THIS IS A BREAKING NEWS UPDATE. AP’s earlier story follows below.

Stocks wobbled in afternoon trading on Wall Street Friday and major indexes were on track for a mixed finish to a choppy week.

The S&P 500 was down 0.1% as of 3:37 p.m. Eastern. The benchmark index was just below the all-time high it set on Thursday and on pace for a modest weekly gain. The Dow Jones Industrial Average fell 249 points, or 0.7%, to 35,621 and the Nasdaq rose 0.4%.

Smaller-company stocks fell. The Russell 2000 shed 0.7%.

Technology stocks powered much of the gains in the S&P 500, though they were outweighed by losses elsewhere in the market as more than half of the stocks in the index fell. TurboTax maker Intuit jumped 9.4% for the biggest gain in the S&P 500 after raising its profit forecast for its fiscal year. Software maker Adobe rose 2.9%.

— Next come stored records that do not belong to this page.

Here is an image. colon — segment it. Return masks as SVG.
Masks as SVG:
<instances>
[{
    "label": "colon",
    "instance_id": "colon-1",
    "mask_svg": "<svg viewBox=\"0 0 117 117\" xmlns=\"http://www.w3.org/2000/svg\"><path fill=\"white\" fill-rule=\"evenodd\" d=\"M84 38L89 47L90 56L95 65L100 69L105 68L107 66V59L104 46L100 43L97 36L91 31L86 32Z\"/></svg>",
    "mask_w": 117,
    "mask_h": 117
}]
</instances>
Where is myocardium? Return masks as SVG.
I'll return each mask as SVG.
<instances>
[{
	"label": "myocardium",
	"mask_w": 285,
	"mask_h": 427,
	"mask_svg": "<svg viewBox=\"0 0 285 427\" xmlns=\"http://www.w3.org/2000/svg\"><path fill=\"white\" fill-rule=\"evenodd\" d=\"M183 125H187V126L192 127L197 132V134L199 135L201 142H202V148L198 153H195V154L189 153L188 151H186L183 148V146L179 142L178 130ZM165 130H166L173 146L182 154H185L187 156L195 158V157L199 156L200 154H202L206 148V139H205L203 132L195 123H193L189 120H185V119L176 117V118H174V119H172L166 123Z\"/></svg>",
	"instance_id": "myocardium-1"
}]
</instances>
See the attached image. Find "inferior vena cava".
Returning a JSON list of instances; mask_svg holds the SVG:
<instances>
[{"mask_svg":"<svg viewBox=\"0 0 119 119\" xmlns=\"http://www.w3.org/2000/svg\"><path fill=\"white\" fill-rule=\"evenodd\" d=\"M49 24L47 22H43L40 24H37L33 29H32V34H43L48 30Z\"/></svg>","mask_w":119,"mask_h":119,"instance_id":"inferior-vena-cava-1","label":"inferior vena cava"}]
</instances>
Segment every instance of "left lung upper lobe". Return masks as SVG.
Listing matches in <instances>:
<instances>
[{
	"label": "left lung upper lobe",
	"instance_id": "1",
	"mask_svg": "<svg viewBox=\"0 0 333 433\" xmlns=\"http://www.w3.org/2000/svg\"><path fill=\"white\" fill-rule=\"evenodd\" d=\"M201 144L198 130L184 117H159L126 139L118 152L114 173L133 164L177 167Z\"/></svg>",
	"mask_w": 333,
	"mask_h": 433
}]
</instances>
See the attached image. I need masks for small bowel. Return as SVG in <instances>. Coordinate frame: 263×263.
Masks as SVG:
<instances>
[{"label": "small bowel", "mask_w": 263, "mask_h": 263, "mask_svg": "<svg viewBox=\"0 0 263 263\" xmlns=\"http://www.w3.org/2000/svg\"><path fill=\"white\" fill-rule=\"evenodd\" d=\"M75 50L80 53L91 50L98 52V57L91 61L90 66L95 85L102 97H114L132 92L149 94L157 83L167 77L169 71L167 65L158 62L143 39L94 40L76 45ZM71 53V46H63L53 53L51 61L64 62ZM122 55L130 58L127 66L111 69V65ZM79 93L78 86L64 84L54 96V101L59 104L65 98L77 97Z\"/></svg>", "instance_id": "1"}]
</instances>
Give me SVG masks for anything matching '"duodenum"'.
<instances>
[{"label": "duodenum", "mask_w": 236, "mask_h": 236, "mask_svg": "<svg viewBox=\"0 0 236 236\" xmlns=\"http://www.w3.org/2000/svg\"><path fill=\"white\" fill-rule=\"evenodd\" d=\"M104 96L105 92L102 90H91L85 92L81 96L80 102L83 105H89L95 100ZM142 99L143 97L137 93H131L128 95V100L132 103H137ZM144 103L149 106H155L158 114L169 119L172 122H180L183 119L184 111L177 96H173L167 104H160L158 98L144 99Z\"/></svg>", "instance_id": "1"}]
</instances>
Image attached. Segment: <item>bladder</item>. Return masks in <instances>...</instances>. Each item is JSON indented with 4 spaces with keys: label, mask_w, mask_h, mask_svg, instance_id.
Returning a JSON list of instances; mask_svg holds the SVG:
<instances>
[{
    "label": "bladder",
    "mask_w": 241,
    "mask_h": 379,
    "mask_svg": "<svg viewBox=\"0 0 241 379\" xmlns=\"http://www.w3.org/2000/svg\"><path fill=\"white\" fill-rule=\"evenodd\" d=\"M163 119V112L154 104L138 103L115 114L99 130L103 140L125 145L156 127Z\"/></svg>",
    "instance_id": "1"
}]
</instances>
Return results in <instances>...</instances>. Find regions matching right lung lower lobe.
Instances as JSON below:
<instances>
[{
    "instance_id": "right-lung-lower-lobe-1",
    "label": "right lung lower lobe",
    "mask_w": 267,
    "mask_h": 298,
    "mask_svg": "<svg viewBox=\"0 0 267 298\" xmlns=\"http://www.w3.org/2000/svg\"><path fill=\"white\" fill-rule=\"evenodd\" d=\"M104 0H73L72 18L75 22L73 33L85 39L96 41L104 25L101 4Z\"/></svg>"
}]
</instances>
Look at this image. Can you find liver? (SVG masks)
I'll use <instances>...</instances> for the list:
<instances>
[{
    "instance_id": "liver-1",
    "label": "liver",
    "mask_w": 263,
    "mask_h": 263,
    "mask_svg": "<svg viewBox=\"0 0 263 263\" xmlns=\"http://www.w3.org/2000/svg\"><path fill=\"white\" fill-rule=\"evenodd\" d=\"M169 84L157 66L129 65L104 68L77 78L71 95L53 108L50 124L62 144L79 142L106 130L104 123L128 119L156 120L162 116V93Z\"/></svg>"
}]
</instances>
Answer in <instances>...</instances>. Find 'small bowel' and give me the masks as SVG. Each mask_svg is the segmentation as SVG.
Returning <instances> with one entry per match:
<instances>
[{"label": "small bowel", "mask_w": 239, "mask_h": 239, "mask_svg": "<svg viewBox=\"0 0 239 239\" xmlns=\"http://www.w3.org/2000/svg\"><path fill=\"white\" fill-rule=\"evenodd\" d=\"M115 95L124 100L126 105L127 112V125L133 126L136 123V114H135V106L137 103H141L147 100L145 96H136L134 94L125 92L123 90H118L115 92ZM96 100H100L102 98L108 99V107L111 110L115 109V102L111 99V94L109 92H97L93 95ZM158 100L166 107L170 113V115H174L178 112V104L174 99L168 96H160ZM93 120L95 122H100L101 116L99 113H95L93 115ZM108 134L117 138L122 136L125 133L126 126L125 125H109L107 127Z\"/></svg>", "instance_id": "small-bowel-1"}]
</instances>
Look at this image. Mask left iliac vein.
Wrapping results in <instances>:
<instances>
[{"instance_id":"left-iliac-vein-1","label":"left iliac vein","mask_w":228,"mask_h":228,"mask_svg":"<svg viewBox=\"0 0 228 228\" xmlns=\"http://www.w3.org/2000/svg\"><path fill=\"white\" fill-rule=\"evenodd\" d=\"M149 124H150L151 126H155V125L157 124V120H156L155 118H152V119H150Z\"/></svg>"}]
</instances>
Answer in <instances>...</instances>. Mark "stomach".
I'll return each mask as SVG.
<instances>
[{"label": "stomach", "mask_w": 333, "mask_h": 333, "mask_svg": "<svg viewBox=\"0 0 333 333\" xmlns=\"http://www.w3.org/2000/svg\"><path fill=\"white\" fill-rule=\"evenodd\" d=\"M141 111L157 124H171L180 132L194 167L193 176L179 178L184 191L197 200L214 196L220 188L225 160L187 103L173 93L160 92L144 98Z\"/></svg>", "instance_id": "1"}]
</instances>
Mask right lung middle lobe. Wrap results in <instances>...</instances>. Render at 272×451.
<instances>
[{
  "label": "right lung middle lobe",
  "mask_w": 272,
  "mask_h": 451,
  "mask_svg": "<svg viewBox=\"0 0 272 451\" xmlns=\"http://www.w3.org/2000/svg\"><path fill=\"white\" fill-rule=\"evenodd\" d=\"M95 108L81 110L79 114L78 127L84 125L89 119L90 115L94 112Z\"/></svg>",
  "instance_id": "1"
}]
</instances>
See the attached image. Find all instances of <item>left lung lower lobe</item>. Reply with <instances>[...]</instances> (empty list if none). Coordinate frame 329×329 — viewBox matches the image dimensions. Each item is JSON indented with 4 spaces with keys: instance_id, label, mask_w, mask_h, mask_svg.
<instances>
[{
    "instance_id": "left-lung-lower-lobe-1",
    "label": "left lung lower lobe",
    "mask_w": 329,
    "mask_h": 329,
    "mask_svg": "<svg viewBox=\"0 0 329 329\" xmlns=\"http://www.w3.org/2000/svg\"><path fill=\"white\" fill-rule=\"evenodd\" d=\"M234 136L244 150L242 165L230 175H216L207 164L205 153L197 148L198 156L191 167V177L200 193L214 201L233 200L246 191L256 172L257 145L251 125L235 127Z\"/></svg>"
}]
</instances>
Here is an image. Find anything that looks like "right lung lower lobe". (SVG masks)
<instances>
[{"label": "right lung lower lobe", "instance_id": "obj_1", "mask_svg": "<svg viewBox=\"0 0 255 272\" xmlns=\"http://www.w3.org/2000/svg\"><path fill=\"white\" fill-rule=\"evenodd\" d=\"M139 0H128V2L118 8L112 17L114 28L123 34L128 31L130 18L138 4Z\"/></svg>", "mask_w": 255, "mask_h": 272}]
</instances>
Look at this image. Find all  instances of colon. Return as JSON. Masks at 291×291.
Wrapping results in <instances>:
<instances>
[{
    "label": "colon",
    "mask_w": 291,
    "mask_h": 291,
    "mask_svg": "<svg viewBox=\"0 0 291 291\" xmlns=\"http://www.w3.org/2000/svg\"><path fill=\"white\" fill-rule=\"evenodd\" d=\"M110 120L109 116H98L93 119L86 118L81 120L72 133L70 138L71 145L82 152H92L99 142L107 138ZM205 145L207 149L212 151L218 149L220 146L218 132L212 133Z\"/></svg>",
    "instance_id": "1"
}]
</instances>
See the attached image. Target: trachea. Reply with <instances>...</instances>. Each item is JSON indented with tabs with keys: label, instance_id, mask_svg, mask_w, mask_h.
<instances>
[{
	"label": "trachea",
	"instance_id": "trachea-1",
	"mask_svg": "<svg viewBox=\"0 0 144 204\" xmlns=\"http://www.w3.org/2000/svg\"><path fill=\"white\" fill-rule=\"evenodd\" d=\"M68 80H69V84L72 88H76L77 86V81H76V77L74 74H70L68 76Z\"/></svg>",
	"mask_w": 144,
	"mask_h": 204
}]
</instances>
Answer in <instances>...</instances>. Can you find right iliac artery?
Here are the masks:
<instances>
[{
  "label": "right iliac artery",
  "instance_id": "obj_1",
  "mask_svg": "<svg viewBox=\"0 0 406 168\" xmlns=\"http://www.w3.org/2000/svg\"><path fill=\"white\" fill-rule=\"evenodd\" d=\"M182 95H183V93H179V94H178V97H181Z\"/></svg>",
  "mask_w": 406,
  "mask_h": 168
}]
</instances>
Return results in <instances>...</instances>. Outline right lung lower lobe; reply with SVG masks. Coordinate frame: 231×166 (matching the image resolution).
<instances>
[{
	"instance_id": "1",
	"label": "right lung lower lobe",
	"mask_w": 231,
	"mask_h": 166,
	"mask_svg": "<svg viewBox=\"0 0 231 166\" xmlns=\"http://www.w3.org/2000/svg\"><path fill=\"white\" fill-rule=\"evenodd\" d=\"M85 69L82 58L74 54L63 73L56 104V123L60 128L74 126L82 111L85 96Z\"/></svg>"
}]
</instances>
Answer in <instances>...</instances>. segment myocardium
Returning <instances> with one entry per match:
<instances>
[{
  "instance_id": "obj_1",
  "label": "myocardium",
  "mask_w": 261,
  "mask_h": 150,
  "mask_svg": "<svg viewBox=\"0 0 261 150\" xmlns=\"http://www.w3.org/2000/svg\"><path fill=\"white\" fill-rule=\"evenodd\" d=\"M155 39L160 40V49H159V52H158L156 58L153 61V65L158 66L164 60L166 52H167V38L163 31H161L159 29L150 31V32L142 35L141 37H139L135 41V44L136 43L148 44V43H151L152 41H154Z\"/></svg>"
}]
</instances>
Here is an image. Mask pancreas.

Several companies that rely on direct consumer spending for goods and services also rose. Tesla rose 3.3% and Nike rose 2.3%.

Bond yields fell. The yield on the 10-year Treasury fell to 1.54% from 1.59% late Thursday.

Falling bond yields weighed down banks, which rely on higher yields to charge more lucrative interest on loans. Bank of America fell 2.2% and JPMorgan Chase dropped 1.3%.

Financial sector stocks accounted for a big share of the S&P 500’s decliners. Energy stocks also weighed down the index as U.S. crude oil prices fell 3.7%. Exxon Mobil shed 4.7%.

It’s been a choppy week for Wall Street as investors reviewed earnings from a range of retailers to essentially close out the latest round of corporate report cards. More than 95% of companies in the S&P 500 have reported their latest quarterly results. Companies have reported overall earnings growth of about 40%, outpacing analysts’ forecasts for 23% growth made back in June.

Investors have been shifting their focus to rising inflation and that has pushed stocks into a bumpier path after weeks of solid gains. The S&P 500 and the Nasdaq, which both closed at record highs on Thursday, are on track for weekly gains after swaying between gains and losses throughout the week.

The Dow and Russell 2000 are headed for weekly losses.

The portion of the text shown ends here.